Data entries
------------------------------------------------------------

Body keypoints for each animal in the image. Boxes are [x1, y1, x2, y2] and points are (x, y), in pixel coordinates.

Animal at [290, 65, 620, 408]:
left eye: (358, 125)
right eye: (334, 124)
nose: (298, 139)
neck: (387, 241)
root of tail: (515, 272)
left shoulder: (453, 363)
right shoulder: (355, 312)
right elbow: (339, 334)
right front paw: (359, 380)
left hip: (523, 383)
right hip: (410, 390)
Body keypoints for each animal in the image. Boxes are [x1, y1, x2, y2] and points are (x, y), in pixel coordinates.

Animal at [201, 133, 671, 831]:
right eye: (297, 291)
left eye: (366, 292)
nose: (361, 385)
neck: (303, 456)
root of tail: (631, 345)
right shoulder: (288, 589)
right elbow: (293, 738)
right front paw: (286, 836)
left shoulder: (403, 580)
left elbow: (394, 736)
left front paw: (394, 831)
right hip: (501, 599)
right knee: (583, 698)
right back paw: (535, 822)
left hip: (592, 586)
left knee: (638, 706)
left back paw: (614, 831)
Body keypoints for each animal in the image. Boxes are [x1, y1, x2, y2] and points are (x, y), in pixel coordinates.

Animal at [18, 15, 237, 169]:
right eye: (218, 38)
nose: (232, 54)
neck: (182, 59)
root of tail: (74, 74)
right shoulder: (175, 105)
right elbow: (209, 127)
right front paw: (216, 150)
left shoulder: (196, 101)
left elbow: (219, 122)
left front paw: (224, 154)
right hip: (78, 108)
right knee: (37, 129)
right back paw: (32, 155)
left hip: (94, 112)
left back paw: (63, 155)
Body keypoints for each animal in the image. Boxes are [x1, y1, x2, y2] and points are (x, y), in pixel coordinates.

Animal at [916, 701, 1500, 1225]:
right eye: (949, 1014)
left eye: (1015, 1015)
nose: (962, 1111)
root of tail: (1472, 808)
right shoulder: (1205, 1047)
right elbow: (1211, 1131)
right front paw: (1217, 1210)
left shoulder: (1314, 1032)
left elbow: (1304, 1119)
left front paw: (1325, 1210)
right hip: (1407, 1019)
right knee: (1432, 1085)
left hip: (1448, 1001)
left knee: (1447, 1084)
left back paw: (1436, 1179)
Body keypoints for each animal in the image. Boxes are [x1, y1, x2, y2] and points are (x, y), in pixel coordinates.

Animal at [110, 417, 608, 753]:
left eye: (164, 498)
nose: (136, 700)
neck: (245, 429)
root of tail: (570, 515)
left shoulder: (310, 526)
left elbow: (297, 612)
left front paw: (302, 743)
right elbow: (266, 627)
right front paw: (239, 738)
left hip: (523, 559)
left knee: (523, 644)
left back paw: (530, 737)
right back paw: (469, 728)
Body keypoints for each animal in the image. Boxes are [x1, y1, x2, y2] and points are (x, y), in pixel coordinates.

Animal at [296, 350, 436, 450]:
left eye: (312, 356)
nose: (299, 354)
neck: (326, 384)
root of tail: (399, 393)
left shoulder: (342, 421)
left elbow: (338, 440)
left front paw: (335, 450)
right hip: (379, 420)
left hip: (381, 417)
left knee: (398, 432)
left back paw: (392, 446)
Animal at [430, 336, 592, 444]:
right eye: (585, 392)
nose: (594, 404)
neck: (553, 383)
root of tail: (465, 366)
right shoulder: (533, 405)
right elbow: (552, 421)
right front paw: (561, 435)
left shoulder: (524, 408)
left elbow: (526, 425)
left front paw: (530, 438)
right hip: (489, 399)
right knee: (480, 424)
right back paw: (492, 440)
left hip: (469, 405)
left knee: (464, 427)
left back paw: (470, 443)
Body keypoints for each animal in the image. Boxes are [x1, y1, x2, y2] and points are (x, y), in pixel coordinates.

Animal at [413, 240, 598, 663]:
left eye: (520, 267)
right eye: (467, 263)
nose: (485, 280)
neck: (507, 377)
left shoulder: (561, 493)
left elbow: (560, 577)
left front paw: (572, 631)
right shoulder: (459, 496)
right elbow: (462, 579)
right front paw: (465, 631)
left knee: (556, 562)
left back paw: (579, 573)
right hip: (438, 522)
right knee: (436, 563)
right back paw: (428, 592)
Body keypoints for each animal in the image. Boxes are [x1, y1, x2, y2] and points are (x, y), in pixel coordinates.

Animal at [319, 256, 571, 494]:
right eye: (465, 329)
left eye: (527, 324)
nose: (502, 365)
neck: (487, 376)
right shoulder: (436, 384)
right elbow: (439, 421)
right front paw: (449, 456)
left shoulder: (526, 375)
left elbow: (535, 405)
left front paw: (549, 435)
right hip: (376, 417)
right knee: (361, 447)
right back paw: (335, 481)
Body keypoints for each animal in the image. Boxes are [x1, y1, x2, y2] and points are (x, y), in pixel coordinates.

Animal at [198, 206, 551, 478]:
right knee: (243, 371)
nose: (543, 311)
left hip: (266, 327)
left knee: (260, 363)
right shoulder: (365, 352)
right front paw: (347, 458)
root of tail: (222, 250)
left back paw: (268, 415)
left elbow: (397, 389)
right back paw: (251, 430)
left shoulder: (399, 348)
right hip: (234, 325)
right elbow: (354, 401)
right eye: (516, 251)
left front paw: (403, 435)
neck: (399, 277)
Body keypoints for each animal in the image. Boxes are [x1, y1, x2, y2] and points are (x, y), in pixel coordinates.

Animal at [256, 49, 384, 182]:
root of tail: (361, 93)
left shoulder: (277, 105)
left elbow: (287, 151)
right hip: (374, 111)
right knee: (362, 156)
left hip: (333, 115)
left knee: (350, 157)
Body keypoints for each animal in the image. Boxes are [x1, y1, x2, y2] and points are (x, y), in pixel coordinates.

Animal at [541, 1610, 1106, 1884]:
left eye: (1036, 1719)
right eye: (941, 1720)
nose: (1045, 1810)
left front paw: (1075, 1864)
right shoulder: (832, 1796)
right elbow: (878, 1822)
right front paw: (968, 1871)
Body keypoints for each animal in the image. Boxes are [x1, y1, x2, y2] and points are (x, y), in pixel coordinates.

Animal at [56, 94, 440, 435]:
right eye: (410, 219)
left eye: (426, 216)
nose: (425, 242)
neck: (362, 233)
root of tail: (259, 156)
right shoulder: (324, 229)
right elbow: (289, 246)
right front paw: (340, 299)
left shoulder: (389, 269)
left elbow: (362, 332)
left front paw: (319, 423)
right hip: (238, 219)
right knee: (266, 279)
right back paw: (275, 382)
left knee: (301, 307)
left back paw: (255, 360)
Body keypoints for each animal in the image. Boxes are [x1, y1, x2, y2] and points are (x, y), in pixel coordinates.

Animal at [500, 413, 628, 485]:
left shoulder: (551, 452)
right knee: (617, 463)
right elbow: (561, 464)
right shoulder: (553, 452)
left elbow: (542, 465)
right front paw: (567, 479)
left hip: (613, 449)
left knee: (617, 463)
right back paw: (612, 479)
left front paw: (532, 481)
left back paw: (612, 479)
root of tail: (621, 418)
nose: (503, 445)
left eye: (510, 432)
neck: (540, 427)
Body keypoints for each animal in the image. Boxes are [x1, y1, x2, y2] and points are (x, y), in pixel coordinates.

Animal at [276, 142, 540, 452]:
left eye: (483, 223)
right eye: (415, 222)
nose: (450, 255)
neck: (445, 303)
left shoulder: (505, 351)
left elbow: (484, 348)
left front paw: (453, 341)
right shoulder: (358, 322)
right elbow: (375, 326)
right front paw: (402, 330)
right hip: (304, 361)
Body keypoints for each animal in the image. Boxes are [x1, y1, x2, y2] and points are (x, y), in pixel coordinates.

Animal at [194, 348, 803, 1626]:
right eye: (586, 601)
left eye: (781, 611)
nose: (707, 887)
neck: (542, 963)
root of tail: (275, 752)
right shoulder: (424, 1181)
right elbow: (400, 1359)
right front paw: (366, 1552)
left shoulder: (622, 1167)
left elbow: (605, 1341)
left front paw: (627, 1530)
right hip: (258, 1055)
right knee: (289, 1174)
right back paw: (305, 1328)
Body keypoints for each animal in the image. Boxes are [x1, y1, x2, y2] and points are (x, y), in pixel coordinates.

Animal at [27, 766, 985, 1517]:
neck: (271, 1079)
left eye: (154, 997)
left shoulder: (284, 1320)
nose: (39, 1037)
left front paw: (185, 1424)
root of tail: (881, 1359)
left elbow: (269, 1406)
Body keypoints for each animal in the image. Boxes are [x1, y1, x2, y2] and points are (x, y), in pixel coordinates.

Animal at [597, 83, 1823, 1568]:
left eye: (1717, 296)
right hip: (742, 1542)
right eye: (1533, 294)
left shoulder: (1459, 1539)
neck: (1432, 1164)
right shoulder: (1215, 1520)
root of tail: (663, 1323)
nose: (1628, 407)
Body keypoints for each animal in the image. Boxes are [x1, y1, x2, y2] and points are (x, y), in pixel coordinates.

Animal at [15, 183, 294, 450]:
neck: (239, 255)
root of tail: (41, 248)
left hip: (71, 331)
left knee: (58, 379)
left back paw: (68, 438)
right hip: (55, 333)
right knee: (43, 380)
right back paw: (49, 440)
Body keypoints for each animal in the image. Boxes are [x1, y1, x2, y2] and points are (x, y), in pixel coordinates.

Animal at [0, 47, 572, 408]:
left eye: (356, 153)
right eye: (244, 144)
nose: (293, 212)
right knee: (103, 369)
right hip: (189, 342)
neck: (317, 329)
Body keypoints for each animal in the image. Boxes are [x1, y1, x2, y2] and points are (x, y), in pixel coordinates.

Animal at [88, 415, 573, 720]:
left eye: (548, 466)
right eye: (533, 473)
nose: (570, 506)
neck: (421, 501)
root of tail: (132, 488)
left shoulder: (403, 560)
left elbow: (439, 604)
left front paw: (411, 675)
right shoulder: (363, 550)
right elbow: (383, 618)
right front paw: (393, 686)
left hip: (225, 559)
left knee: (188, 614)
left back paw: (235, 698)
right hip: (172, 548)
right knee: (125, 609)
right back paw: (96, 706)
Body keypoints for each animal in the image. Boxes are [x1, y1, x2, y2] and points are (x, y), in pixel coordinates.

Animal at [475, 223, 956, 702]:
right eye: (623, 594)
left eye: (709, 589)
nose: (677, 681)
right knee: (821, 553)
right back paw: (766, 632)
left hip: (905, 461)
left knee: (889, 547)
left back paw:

------------------------------------------------------------

§ **What is expected**: Copy out the entries above exactly as given, starting at the top and ending with the line containing "root of tail: (74, 74)"; include both and nothing more.

§ **Result**:
Body keypoints for each animal in the image. Boxes are [x1, y1, x2, y2] and points are (x, y), in pixel coordinates.

Animal at [290, 65, 620, 408]:
left eye: (358, 125)
right eye: (334, 124)
nose: (298, 139)
neck: (387, 241)
root of tail: (515, 272)
left shoulder: (453, 363)
right shoulder: (355, 312)
right elbow: (339, 334)
right front paw: (359, 380)
left hip: (523, 383)
right hip: (410, 390)
Body keypoints for each animal in the image. Boxes are [x1, y1, x2, y2] and points are (x, y), in pixel coordinates.

Animal at [201, 133, 671, 831]:
right eye: (297, 291)
left eye: (366, 292)
nose: (361, 385)
neck: (303, 456)
root of tail: (631, 345)
right shoulder: (288, 589)
right elbow: (293, 738)
right front paw: (286, 836)
left shoulder: (403, 580)
left elbow: (394, 736)
left front paw: (394, 831)
right hip: (501, 599)
right knee: (583, 698)
right back paw: (535, 822)
left hip: (592, 586)
left knee: (638, 706)
left back paw: (614, 831)
Body keypoints for each animal in the image. Boxes are [x1, y1, x2, y2] and points are (x, y), in pixel coordinates.

Animal at [18, 15, 237, 169]:
right eye: (218, 38)
nose: (232, 54)
neck: (182, 59)
root of tail: (74, 74)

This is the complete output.